Given data:
━━━━

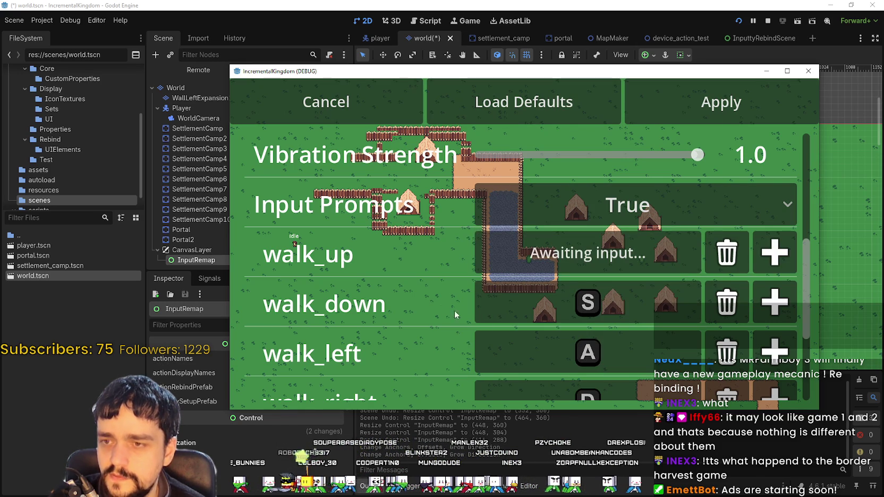
pyautogui.press('w')
pyautogui.click(516, 350)
pyautogui.press('w')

━━━━

What the exercise asks:
Restate the material above word for word; pictures do not belong in the copy.

Answer for the task:
pyautogui.press('w')
pyautogui.click(516, 350)
pyautogui.press('w')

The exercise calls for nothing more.